El inicio del otoño en Bolivia llega marcado por un escenario climático adverso para el sector agrícola, especialmente para la soya, el denominado ‘grano de oro’, cuya producción ha sido afectada por un periodo inusualmente lluvioso que se extendió entre octubre y marzo.
De acuerdo con el análisis de Luis Alberto Alpire, director del programa Señor el Clima, el país atraviesa un ciclo atípico caracterizado por precipitaciones extraordinarias que han impactado directamente en la campaña agrícola de verano 2025-2026.
“El otoño marca una transición entre el verano y el invierno, con un descenso progresivo de temperaturas, días más cortos y noches más largas. Sin embargo, este año cerramos un periodo de lluvias excesivas que ha golpeado con fuerza al agro”, explicó Alpire.
Pérdidas en el ‘grano de oro’
Las cifras reflejan la magnitud del impacto. Hasta el 22 de marzo, se estima una pérdida de al menos 400.000 toneladas de soya, afectadas por el exceso de humedad en aproximadamente 1,3 millones de hectáreas.

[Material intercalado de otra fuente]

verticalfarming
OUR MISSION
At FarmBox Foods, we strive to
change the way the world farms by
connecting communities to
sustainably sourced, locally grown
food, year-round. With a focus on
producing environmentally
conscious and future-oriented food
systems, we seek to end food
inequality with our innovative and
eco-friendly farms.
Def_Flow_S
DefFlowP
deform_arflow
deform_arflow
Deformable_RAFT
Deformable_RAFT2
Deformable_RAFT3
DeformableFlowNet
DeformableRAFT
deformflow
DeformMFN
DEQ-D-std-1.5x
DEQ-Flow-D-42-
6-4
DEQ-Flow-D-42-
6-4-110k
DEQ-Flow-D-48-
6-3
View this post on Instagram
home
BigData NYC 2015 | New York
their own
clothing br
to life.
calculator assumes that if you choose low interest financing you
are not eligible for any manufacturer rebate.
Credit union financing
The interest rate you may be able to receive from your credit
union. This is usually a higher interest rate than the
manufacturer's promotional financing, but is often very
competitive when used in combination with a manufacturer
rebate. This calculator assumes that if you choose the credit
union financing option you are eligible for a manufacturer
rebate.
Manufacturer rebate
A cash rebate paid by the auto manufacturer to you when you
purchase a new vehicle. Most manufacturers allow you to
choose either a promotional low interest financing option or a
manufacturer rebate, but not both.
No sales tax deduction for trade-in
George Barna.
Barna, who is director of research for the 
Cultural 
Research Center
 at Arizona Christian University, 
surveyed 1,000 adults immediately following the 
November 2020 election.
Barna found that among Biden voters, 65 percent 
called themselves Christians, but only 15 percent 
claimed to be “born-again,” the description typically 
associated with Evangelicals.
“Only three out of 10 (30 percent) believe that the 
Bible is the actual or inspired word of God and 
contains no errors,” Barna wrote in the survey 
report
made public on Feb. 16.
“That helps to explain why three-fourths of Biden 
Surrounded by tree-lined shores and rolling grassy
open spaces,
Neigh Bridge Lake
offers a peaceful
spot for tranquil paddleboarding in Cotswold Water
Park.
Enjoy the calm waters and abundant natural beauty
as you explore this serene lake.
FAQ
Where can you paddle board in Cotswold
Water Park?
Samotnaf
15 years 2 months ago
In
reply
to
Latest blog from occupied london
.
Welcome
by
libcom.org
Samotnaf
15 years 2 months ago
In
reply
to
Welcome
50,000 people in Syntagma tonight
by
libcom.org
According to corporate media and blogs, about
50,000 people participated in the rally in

Este escenario aleja la posibilidad de alcanzar la meta de 3 millones de toneladas proyectadas para la actual campaña de verano, mientras las lluvias persisten durante los últimos días de marzo.
El efecto no se limita al cultivo. Según Alpire, la afectación se extiende a toda la cadena productiva: carne, leche, pollo, huevo y aceite comestible, debido a la estrecha relación de la soya con la alimentación animal y la industria.

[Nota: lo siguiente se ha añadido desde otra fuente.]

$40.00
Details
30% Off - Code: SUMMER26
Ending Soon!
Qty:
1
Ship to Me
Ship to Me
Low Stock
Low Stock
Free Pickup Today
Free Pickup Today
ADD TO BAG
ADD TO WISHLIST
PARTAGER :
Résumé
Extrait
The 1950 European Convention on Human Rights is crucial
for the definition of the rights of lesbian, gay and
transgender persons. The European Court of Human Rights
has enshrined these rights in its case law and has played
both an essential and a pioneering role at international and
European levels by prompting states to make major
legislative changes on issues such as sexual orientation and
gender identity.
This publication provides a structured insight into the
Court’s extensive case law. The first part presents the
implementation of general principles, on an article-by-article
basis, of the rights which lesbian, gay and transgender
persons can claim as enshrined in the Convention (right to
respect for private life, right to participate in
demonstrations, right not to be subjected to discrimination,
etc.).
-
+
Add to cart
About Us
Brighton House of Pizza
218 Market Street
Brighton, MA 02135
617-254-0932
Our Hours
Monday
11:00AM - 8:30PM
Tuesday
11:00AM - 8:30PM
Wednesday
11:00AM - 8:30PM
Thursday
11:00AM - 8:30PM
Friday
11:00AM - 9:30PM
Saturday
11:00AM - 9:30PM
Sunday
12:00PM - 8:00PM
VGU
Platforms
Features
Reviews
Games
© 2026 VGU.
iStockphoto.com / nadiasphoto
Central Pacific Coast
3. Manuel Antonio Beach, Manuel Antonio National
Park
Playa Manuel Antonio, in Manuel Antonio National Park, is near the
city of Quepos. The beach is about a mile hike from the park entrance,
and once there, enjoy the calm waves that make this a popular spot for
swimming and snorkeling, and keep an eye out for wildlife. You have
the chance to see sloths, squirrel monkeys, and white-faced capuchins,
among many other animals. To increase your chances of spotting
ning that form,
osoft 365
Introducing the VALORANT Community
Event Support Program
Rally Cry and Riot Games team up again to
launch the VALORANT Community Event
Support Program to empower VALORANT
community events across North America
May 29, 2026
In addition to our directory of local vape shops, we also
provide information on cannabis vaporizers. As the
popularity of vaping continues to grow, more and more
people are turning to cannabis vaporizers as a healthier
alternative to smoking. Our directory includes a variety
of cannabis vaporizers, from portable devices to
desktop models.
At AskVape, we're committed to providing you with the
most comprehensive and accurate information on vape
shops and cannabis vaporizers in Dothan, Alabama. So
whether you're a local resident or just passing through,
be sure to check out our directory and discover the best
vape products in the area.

Además, el impacto tiene implicaciones económicas relevantes. La soya llegó a generar alrededor de 2.100 millones de dólares en exportaciones en 2022, consolidándose como uno de los principales productos de ingreso de divisas para el país.

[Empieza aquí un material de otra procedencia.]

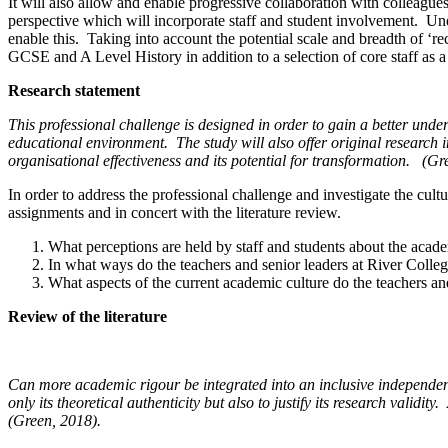
It will also allow and enable progressive collaboration with colleague
perspective which will incorporate staff and student involvement. Und
enable this. Taking into account the potential scale and breadth of ‘re
GCSE and A Level History in addition to a selection of core staff as 
Research statement
This professional challenge is designed in order to gain a better under
educational environment.
The study will also offer original research
organisational effectiveness and its potential for transformation.
(Gr
In order to address the professional challenge and investigate the c
assignments and in concert with the literature review.
What perceptions are held by staff and students about the acade
In what ways do the teachers and senior leaders at River Colleg
What aspects of the current academic culture do the teachers an
Review of the literature
Can more academic rigour be integrated into an inclusive independent
only its theoretical authenticity but also to justify its research validity.
(Green, 2018).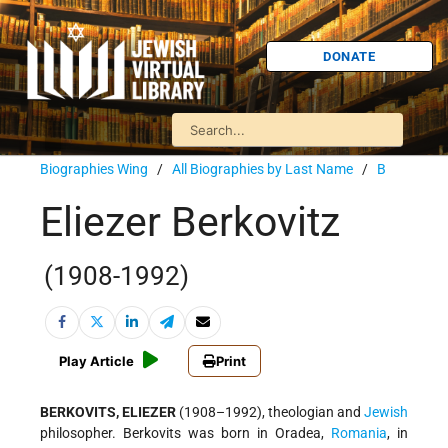
DONATE
Biographies Wing
/
All Biographies by Last Name
/
B
Eliezer Berkovitz
(1908-1992)
Play Article
Print
BERKOVITS, ELIEZER
(1908–1992), theologian and
Jewish
philosopher. Berkovits was born in Oradea,
Romania
, in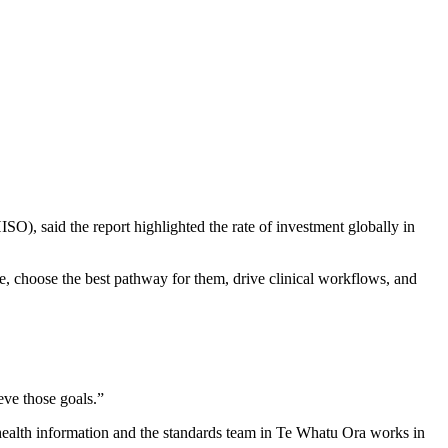
SO), said the report highlighted the rate of investment globally in
score, choose the best pathway for them, drive clinical workflows, and
eve those goals.”
ealth information and the standards team in Te Whatu Ora works in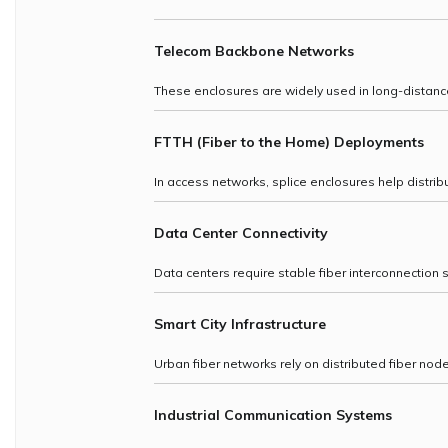
Telecom Backbone Networks
These enclosures are widely used in long-distance f
FTTH (Fiber to the Home) Deployments
In access networks, splice enclosures help distribu
Data Center Connectivity
Data centers require stable fiber interconnection 
Smart City Infrastructure
Urban fiber networks rely on distributed fiber nod
Industrial Communication Systems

Cambio de escenario climático
Pese al panorama complejo, el reporte también trae una señal alentadora. A partir del lunes 30 de marzo, se prevé una disminución progresiva en la intensidad y frecuencia de las lluvias, como efecto del ingreso pleno del otoño.
“Se abrirá una ventana clave para el sector productivo. Las condiciones serán favorables para retomar labores en campo y avanzar en la cosecha de soya, maíz, sorgo y arroz”, sostuvo el especialista.
Esta mejora climática permitirá no solo intentar recuperar parte de la producción afectada, sino también dinamizar la economía agrícola, garantizar el abastecimiento interno de alimentos y sostener los excedentes exportables.
Momento decisivo para el agro
El comportamiento del clima en los próximos días será determinante para el cierre de la campaña agrícola. La tregua anunciada podría convertirse en una oportunidad clave para mitigar pérdidas y reencaminar la producción.
“El clima dará una pausa justo a tiempo. Ahora el desafío será aprovechar cada día seco para entrar al campo y rescatar lo que aún se puede”, concluyó Alpire.
En un contexto de alta dependencia del sector agrícola, la evolución del clima no solo definirá los resultados productivos, sino también el impacto en los precios y el abastecimiento de alimentos en Bolivia.